EXERCISE TASKS:
1. From the review decision, output word for word the stretch from "Introduction" through "to carry out.".
2. Answer each question from the review decision, one per line:
(a) Under which section of which Act was the application for review made?
(b) On what date was the Committee's determination made?
(c) How much was the fine Ms VG was ordered to pay?
3. Translate this sentence from the review decision into Spanish: "As well, she was ordered to reduce the legal fees she had charged from $2,995.18 to $2,000."

Last Updated: 13 May 2025

LEGAL COMPLAINTS REVIEW OFFICER

ĀPIHA AROTAKE AMUAMU Ā-TURE




Ref: LCRO 141/2024
CONCERNING
an application for review pursuant to section 193 of the Lawyers and Conveyancers Act 2006
AND


CONCERNING

a determination of the [Area] Standards Committee [X]

BETWEEN

VG

Applicant

AND

FQ

Respondent

DECISION

The names and identifying details of the parties in this decision have been changed

Introduction


[1] Ms VG has applied to review a determination of the [Area] Standards Committee

[X] (the Committee) dated 23 September 2024, in which the Committee made a finding of unsatisfactory conduct against her in relation to deficiencies in legal work that she had been instructed by Mr FQ to carry out.


[2] In addition to making a finding of unsatisfactory conduct against Ms VG, the Committee ordered her to pay a fine of $1,000.00 together with costs of $750. As well, she was ordered to reduce the legal fees she had charged from $2,995.18 to $2,000.

SUPPLIED MATERIAL:
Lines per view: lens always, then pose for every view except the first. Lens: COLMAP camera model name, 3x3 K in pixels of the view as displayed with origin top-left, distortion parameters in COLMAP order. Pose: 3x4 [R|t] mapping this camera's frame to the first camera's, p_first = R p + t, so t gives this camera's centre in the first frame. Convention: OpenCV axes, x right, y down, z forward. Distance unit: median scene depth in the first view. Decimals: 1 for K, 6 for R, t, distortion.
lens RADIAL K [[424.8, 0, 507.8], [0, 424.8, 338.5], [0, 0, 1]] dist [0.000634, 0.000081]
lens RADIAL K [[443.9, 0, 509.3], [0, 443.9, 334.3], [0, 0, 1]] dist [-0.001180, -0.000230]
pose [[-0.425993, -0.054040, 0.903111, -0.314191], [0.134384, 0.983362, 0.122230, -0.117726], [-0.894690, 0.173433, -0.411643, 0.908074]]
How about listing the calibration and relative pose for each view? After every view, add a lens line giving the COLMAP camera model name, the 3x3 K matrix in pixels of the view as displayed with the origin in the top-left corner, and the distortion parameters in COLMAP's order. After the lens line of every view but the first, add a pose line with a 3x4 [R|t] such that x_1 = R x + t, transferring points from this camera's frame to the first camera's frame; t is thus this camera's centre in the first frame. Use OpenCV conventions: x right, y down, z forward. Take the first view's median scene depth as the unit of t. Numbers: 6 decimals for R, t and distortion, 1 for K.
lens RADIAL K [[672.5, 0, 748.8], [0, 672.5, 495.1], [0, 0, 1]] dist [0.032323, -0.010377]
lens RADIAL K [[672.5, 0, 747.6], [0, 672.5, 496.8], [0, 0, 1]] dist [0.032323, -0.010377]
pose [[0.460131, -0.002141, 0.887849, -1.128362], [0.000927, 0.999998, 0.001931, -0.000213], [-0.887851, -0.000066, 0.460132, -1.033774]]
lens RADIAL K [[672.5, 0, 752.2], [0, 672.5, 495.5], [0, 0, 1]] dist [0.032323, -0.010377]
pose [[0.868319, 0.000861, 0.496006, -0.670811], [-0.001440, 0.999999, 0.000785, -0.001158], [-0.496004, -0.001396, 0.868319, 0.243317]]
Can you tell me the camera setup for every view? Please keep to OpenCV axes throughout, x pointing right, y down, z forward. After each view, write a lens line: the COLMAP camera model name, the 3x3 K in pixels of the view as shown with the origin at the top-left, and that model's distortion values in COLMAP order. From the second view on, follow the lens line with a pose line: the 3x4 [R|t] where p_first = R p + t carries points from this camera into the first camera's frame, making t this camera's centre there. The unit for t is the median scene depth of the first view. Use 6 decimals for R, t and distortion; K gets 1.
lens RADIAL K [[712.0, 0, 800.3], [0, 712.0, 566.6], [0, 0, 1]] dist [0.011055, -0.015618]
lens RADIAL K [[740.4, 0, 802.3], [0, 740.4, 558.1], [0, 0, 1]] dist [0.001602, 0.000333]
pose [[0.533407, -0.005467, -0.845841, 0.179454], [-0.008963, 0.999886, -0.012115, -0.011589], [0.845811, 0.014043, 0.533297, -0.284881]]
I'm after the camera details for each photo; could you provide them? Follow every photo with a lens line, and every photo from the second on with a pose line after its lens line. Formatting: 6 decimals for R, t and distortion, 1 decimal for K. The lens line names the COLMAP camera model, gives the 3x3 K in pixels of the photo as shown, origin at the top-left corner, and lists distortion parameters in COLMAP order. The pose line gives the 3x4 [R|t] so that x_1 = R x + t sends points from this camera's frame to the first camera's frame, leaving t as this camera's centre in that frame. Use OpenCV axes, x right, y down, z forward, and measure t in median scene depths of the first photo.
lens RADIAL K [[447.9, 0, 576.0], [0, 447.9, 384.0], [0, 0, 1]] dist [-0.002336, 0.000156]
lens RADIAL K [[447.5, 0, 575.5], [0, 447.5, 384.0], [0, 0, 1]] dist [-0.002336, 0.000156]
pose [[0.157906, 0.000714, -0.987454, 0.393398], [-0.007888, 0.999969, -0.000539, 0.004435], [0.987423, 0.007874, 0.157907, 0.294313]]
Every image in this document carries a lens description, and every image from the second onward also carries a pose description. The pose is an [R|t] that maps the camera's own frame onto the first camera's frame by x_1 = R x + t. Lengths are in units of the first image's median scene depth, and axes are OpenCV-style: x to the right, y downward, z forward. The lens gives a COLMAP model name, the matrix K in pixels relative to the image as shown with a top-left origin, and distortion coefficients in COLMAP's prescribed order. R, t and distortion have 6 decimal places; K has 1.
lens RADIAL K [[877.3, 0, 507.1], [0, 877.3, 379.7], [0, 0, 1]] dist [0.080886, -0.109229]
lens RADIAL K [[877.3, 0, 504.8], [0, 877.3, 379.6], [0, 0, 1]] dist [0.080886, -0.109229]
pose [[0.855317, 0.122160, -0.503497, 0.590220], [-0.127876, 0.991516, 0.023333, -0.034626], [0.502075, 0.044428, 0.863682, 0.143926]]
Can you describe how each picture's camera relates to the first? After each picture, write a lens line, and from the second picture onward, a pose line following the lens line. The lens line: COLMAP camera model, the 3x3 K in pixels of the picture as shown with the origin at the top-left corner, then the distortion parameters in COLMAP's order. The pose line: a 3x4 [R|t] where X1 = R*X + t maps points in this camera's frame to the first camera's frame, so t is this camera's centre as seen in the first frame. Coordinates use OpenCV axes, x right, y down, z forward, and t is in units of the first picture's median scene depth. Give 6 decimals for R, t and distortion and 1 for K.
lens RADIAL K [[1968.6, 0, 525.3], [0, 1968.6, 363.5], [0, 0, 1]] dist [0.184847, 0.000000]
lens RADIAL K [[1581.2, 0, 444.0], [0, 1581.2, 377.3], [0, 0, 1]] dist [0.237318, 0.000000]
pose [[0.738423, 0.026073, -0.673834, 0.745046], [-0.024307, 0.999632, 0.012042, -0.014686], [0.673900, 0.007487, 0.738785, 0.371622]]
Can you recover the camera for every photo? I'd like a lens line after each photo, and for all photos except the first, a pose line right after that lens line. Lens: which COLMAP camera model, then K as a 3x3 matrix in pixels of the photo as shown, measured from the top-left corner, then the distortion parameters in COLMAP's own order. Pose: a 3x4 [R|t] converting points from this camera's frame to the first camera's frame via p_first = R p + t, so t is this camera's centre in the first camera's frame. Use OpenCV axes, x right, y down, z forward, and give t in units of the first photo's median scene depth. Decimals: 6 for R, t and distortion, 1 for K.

EXPECTED RESULTS:
1.
Introduction


[1] Ms VG has applied to review a determination of the [Area] Standards Committee

[X] (the Committee) dated 23 September 2024, in which the Committee made a finding of unsatisfactory conduct against her in relation to deficiencies in legal work that she had been instructed by Mr FQ to carry out.

2.
(a) Section 193 of the Lawyers and Conveyancers Act 2006
(b) 23 September 2024
(c) $1,000.00

3. Además, se le ordenó reducir los honorarios legales que había cobrado de $2,995.18 a $2,000.